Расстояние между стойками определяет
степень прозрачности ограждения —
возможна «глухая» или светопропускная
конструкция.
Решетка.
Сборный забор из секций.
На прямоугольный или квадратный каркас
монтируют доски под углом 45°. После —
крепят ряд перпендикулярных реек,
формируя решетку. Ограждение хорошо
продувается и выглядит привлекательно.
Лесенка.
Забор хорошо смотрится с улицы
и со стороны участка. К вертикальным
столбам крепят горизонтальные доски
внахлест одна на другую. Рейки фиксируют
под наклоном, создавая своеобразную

...

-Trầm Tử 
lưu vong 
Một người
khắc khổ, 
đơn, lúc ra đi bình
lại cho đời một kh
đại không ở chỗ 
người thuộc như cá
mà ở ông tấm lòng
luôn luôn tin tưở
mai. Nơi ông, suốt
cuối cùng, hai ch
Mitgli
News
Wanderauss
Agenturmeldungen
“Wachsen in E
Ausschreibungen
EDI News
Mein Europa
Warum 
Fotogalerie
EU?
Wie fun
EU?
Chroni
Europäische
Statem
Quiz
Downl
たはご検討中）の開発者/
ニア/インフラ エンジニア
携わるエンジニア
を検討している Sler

--

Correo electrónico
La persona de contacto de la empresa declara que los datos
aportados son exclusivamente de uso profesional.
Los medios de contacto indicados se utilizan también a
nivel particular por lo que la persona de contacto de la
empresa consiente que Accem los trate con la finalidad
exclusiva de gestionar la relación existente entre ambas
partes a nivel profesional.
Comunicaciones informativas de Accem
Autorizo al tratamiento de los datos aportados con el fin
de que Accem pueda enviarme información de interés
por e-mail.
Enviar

**Aim of the task**: Give the part of the listing that opens with the line containing "Расстояние между стойками определяет" and closes with the line containing "под наклоном, создавая своеобразную" as a numbered list, leaving out any blank lines.

**Solution to this problem**:
1. Расстояние между стойками определяет
2. степень прозрачности ограждения —
3. возможна «глухая» или светопропускная
4. конструкция.
5. Решетка.
6. Сборный забор из секций.
7. На прямоугольный или квадратный каркас
8. монтируют доски под углом 45°. После —
9. крепят ряд перпендикулярных реек,
10. формируя решетку. Ограждение хорошо
11. продувается и выглядит привлекательно.
12. Лесенка.
13. Забор хорошо смотрится с улицы
14. и со стороны участка. К вертикальным
15. столбам крепят горизонтальные доски
16. внахлест одна на другую. Рейки фиксируют
17. под наклоном, создавая своеобразную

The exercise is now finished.